Algorithmic addresses




Traveling to Grand Junction Colorado we could not stop laughing at the system designed in the late 1800's by the founders of the city to give names to their streets and avenues. 
The founders decided they wanted a grid system to designate the names of the city's streets, with the markers of one part being the number of miles from the Utah border and the cross streets being the letters of the alphabet.

What happens is that you are driving and you're going to have an address that says A and 29 three-quarter roads. For another example, B and a half road or F and 7/8 road. It's a confusing system for those of us who can barely remember our friends and family members names, much less fractions.
Here's the history on how the odd fractions and alphabet system came into being, according to Wikipedia.
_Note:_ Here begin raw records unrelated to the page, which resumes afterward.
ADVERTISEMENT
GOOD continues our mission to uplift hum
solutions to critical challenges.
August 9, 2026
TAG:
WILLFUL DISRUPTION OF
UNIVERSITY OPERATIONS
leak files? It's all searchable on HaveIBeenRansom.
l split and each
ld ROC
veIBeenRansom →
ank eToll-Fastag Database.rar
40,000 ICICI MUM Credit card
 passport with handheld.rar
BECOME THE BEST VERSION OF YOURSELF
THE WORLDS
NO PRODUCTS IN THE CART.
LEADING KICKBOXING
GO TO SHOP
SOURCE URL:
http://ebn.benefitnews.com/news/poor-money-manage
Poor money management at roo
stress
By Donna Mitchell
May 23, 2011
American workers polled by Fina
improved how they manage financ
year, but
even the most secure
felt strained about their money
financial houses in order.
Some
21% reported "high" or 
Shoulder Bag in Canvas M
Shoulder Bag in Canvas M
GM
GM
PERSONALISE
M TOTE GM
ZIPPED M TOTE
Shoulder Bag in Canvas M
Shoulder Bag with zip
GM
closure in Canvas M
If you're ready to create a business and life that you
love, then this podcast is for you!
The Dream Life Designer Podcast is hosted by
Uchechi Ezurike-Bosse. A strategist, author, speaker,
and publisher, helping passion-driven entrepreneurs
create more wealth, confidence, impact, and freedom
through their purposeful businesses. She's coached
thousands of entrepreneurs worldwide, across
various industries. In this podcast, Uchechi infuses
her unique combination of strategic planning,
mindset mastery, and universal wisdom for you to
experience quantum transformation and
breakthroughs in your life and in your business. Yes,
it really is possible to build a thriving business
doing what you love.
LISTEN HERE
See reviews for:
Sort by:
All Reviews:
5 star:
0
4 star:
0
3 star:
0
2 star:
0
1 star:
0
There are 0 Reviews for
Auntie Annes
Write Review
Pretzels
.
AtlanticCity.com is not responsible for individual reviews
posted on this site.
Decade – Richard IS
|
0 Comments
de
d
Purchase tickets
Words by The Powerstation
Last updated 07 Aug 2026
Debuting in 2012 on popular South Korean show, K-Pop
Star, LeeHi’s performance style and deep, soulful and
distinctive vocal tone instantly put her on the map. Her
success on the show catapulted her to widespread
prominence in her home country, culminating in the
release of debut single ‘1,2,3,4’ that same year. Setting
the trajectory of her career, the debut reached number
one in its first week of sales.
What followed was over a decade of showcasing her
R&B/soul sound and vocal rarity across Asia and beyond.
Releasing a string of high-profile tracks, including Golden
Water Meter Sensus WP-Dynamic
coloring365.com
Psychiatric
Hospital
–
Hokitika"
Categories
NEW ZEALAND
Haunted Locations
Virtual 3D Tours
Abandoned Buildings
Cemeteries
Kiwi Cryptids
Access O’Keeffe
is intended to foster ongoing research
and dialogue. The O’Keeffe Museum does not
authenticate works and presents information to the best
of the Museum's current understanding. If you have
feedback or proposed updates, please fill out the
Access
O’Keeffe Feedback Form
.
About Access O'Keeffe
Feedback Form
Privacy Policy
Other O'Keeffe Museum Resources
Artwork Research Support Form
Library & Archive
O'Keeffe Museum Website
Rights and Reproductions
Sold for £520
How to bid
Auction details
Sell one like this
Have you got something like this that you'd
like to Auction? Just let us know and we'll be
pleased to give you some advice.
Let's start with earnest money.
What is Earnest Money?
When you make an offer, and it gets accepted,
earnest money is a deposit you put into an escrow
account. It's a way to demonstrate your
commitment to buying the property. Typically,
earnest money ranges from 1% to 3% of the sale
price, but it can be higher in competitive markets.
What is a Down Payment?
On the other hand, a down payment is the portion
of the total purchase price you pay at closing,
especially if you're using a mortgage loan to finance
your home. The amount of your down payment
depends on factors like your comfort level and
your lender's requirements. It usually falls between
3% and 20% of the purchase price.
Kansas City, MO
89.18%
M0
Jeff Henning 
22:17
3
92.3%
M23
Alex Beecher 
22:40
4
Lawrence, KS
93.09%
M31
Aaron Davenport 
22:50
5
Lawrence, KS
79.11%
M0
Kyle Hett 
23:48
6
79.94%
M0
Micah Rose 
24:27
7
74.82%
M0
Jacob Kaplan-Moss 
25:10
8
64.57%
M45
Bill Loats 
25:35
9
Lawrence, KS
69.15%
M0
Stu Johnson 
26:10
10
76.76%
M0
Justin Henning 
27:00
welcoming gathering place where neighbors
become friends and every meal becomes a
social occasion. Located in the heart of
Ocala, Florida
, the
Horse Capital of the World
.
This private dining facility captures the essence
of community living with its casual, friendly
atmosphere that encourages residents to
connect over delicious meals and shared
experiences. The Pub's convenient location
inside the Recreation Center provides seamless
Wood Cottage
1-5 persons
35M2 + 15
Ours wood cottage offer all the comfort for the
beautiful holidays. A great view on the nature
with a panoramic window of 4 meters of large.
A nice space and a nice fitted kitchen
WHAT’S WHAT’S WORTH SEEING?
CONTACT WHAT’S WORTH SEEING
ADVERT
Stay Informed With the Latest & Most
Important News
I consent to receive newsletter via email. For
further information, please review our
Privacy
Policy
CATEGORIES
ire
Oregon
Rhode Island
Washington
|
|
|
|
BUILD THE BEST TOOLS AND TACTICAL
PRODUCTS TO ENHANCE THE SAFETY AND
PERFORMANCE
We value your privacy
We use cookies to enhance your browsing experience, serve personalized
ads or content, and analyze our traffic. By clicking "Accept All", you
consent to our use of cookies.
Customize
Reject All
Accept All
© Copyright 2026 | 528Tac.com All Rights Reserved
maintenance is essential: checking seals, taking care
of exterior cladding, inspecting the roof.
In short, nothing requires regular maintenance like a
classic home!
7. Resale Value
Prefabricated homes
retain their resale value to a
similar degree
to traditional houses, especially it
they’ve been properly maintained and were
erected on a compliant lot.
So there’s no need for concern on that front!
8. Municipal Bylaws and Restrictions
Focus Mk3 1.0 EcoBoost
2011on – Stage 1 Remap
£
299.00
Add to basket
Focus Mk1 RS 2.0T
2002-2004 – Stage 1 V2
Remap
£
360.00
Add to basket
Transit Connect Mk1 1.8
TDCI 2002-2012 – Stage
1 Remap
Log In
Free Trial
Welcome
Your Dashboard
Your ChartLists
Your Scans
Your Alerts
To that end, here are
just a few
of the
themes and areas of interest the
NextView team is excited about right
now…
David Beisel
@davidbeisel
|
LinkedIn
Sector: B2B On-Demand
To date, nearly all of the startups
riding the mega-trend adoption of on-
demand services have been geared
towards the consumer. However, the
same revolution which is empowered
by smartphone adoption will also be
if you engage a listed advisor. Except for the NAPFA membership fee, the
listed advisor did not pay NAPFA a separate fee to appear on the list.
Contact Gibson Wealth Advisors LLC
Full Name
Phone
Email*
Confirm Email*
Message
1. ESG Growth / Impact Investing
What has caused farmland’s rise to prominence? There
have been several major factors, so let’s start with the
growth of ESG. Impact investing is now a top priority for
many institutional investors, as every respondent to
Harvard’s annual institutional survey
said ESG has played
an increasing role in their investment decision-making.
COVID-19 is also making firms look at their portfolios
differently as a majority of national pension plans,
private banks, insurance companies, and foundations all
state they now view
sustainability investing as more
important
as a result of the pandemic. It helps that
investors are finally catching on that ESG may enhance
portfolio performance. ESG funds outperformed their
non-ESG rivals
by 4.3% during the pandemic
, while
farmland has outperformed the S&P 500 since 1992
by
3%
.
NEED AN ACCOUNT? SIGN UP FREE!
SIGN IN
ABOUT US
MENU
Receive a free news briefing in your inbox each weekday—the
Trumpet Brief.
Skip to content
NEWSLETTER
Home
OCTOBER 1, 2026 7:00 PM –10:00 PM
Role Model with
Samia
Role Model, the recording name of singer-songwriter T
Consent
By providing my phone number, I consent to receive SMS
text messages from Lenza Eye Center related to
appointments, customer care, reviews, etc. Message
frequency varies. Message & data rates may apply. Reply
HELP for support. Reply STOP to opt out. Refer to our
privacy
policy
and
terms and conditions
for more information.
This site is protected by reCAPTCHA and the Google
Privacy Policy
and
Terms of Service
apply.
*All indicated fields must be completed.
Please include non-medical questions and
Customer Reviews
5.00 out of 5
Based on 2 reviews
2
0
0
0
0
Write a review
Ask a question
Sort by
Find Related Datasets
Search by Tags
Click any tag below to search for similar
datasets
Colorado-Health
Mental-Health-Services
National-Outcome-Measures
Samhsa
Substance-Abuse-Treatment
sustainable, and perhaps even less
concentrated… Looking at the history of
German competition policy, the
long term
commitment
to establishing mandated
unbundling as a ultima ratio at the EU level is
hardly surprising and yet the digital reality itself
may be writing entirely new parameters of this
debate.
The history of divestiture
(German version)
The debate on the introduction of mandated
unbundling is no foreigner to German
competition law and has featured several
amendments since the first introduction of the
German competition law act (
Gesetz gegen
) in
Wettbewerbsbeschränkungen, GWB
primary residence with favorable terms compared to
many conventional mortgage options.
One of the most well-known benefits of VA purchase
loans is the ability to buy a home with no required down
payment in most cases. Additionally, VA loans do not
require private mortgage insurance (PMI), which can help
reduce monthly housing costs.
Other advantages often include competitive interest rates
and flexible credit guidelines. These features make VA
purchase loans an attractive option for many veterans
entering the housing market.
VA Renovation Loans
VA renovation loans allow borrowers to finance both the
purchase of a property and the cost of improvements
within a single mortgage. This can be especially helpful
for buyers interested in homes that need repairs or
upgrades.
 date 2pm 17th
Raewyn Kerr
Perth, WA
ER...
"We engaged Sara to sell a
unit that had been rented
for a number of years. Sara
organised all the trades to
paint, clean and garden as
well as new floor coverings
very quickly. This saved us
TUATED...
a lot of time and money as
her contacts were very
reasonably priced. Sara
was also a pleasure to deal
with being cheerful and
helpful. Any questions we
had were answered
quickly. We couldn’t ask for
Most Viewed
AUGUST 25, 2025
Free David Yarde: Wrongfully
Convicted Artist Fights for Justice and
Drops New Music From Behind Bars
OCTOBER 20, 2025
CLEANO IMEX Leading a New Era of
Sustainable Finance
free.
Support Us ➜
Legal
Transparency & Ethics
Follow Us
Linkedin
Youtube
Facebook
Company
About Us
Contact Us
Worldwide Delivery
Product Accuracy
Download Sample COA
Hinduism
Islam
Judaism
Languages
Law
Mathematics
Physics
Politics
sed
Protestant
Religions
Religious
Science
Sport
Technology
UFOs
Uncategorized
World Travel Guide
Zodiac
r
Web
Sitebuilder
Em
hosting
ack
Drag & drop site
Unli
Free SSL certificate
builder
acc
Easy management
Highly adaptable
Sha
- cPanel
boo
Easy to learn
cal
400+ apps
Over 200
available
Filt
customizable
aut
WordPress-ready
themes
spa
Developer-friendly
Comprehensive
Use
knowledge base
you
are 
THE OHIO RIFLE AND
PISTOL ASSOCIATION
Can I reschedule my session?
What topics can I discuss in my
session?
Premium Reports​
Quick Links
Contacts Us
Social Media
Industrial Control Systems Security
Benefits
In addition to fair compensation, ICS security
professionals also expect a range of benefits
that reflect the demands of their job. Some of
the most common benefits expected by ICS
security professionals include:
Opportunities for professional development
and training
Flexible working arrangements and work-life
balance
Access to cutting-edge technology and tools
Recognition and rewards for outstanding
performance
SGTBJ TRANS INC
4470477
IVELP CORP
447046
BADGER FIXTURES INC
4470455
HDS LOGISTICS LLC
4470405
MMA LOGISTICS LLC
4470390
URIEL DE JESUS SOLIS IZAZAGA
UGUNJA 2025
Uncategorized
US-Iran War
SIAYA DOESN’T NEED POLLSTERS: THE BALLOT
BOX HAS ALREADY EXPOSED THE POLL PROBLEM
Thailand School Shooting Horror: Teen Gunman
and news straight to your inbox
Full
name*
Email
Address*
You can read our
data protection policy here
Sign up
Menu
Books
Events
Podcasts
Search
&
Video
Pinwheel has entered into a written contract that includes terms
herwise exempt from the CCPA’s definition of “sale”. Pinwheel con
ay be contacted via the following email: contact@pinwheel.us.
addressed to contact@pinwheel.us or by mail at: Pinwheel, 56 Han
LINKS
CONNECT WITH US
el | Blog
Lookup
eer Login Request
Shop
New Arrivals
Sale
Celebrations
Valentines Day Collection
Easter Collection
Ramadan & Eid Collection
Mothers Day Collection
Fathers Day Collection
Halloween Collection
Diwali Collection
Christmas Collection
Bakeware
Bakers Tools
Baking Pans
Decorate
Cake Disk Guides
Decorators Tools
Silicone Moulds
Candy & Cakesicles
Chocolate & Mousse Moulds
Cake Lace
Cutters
Grand Junction's city founders wanted to have an orderly system, but they neglected to take into account that much of the land was already owned in orchards and farmlands and otherwise developed.
So what happened is they put their neat little grid over this patchwork of fields and farms and orchards, needing afterward to build roads to correspond with the grid. Here's the bump in the road, so to speak. Orchard owners and farmers were not on board with roads dividing up their lands and said to the engineers, "Forget it, you're not putting that road through my land."

By coincidence, during our vacation we have been listening to Daniel Pink read from his book Drive (not in a car, but as in motivation). My VP at NVC loaned me a print version of the book last year and i thought a refresher was in order. We have been learning about the differences between left and right brain thinking, or as Pink puts it, operating system 2.0 and 3.0.

They were the two different kind of tasks that he writes about, the first being algorithmic and the second heuristic, and he divides them into the left side of the brain and the right side of the brain. As a college professor what interested me is that Pink saya 70% of new jobs calling for heuristic thinking instead of the algorithmic kind required in the 20th century like accounting and even legal, which are now being outsourced to other countries, where they are done for less pay. 

So, going to Grand Junction was a timely example of how stubborn we humans are. We wanted to impose a grid system and we did just that, even though evidence showed that it would not really work, because people were unwilling to give up their private property for the nice neat grid that looked good on paper and crazy in reality.

So here we have that perfect example of human messiness coming up against human desire for order.  I admit its not practical, but it is unique. And what could be more colorful than saying to someone, "meet me at the corner of F and a half and G and 3/4?"